• _TEKS PILIHAN_
I Made Toris Mahendra: "Hidden Passion"
Role Play, salah satu karya I Made Toris Mahendra yang dipamerkan dalam pameran tunggal "Hidden Passion".
Oleh Kuss Indarto
(Catatan ini termuat dalam katalog pameran tunggal I Made Toris Mahendra, "Hidden Passion". Pameran ini berlangsung selama sebulan mulai tanggal 19 Februari 2012, di Galeri Apik, Jakarta)
I Made Toris Mahendra,
saya kira, belum atau tidak pernah menabalkan diri sebagai seorang laki-laki
(aktivis) feminis atau male feminist.
Dia, barangkali, juga tak mengenal, atau bahkan tak tahu, nama-nama besar nan
“seram” semacam Mary Woolstonecraft, Betty Friedan, Dorothy Dinnerstein, Simone
de Beauvoir, Iris Young, Helene Cixous, Luce Irigaray, Julia Kristeva, Vandana
Shiva, Maria Mies, dan berderet-deret lagi para pemikir feminisme dunia, entah
itu feminisme liberal, feminisme radikal, feminisme Marxis-Sosialis, feminisme
eksistensialis, feminisme posmodern, ekofeminisme, dan lainnya.
Dia, barangkali juga, melewatkan
perhatian pada nama-nama aktivis atau pemikir feminisme lokal yang sesekali
berkelebat disebut media massa seperti Ratna Megawangi, Gadis Arivia, Maria
Hartiningsih, Maria Pakpahan, Mariana Aminudin, dan segudang nama lainnya. Dia
bisa jadi juga tak banyak tahu bagaimana peta ataupun titik hubung antara
dataran teoritik yang diproduksi oleh para pemikir feminisme itu dan derivatnya
di tingkat praktik yang dibawa oleh para aktivis di diskusi-diskusi yang rumit
ataupun pada demonstrasi yang memacetkan jejalanan itu.
Tapi justru di sinilah
titik menarik dari garis pemikiran perupa Toris, nama panggilan karib seniman
ini, yang terepresentasikan lewat bahasa visual. Belasan karyanya berupa lukisan
yang tengah dieksposisikannnya ini, dalam gradasi tertentu, memberi nilai dan
makna yang selaras dengan pemikiran para feminis dalam menyoal hak-hak dan
nilai-nilai keperempuanannya, tentu dengan cara pandang khas Toris sebagai
seorang perupa—dan, terlebih lagi, berjenis kelamin laki-laki. Memang tak semua
karya secara tegas mengusung nilai-nilai yang diuar-uarkan oleh para feminis
itu, namun jejak-jejaknya cukup membekas pada beberapa karya. Tak ada runtutan
kajian ilmiah dan akademis tentang perlawanan terhadap kultur patriarki yang
dominatif terhadap perempuan, tapi secara tersamar atau tegas pada beberapa
karya, Toris mencoba mengorek pengalaman batinnya untuk mengungkapkan hal
serupa dengan pendekatan estetik.

• _SOAL LATIHAN_
• A. Kutip bagian esai tentang Toris mulai dari "Oleh Kuss Indarto" sampai dengan "ekofeminisme, dan lainnya.".
• B. Tulis ulang secara lebih ringkas paragraf dalam esai tentang Toris yang diawali kata "Dia, barangkali juga, melewatkan" dengan tetap mempertahankan fakta-fakta utamanya.
• C. Tuliskan lanjutan esai tentang Toris, dimulai setelah kalimat terakhir yang tercantum.

Data teks halaman hasil ekstraksi
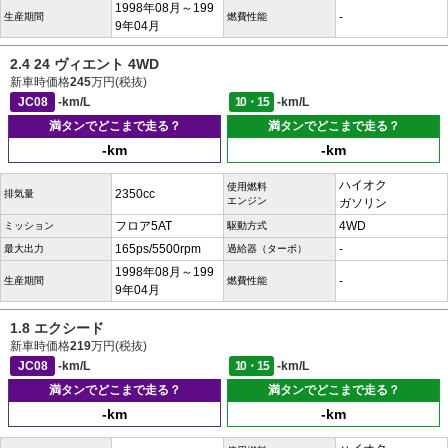
1998年08月～199
-
生産期間
燃費性能
9年04月
2.4 24 ヴィエント 4WD
新車時価格
245
万円(税抜)
JC08
-km/L
10・15
-km/L
満タンでどこまで走る？
満タンでどこまで走る？
-km
-km
ハイオク
使用燃料
2350cc
排気量
エンジン
ガソリン
フロア5AT
4WD
ミッション
駆動方式
165ps/5500rpm
-
最大出力
過給器（ターボ）
1998年08月～199
-
生産期間
燃費性能
9年04月
1.8 エクシード
新車時価格
219
万円(税抜)
JC08
-km/L
10・15
-km/L
満タンでどこまで走る？
満タンでどこまで走る？
-km
-km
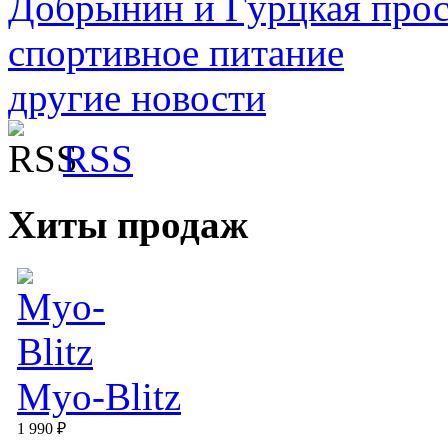
Добрынин и Гурцкая прос
спортивное питание
другие новости
RSS
Хиты продаж
Myo-Blitz
1 990 ₽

• _JAWABAN TIAP SOAL_
• A.
Oleh Kuss Indarto
(Catatan ini termuat dalam katalog pameran tunggal I Made Toris Mahendra, "Hidden Passion". Pameran ini berlangsung selama sebulan mulai tanggal 19 Februari 2012, di Galeri Apik, Jakarta)
I Made Toris Mahendra,
saya kira, belum atau tidak pernah menabalkan diri sebagai seorang laki-laki
(aktivis) feminis atau male feminist.
Dia, barangkali, juga tak mengenal, atau bahkan tak tahu, nama-nama besar nan
“seram” semacam Mary Woolstonecraft, Betty Friedan, Dorothy Dinnerstein, Simone
de Beauvoir, Iris Young, Helene Cixous, Luce Irigaray, Julia Kristeva, Vandana
Shiva, Maria Mies, dan berderet-deret lagi para pemikir feminisme dunia, entah
itu feminisme liberal, feminisme radikal, feminisme Marxis-Sosialis, feminisme
eksistensialis, feminisme posmodern, ekofeminisme, dan lainnya.

• B. Toris mungkin juga tidak memperhatikan nama-nama pemikir atau aktivis feminisme lokal yang sesekali disebut media massa, seperti Ratna Megawangi, Gadis Arivia, Maria Hartiningsih, Maria Pakpahan, dan Mariana Aminudin. Ia pun bisa jadi tidak banyak tahu hubungan antara teori para pemikir feminisme dan turunannya dalam praktik yang dibawa para aktivis, baik di diskusi-diskusi yang rumit maupun dalam demonstrasi yang memacetkan jalan.

• C.
Budaya
dan Kuasa Laki-laki
Sebelum jauh menyimak
karya-karya Toris, sekilas bisa kita segarkan ingatan tentang praktik dominasi
patriarki. Seperti kita tahu, kalau dikuak lagi dalam perspektif historis ihwal
superioritas dan dominasi laki-laki atas perempuan bisa dirunut mulai dari
kisah penciptaan manusia dalam kitab suci yang sangat umum dikenal: Adam
diciptakan terlebih dahulu, dan Hawa dimunculkan dari tulang iga sang Adam.
Jadi Adam adalah kreator dari Hawa, dan Hawa diciptakan untuk membantu Adam.
Secara sosial dan moral, Adam lebih superior karena Hawa, dalam perspektif ini,
dianggap sebagai penyebab kenapa mereka berdua terusir dari surga.
Phytagoras pun,
seperti dikisahkan oleh Aristoteles, membuat tabel pengklasifikasian hal-hal
atau elemen-elemen yang berlawanan (oposisi biner, binary opposition). Dari tabel yang dibuat oleh Phytagoras ini
terlihat bahwa laki-laki dan perempuan tidak hanya ditempatkan sebagai
“berbeda” tapi juga “berlawanan”. Perbedaan antara laki-laki dan perempuan
tidak hanya diasosiasikan dari perbedaan-perbedaan fisik saja tapi juga bisa
dihubungkan dari persoalan lainnya. Misalnya saja laki-laki diasosiasikan
dengan segala yang bermakna light, good, right,
dan one. Semua metafora yang dikenakan
pada lak-laki adalah berkenaan dengan makna Tuhan. Sementara perempuan
misalnya, diidentifikasikan dengan segala sesuatu yang bad, left, oblong, dan darkness. Seperti Phytagoras,
Aristoteles pun berangapan bahwa laki-laki lebih tinggi kedudukannya dari
perempuan. Menurutnya, secara natural, laki-laki itu superior, dan perempuan
itu inferior.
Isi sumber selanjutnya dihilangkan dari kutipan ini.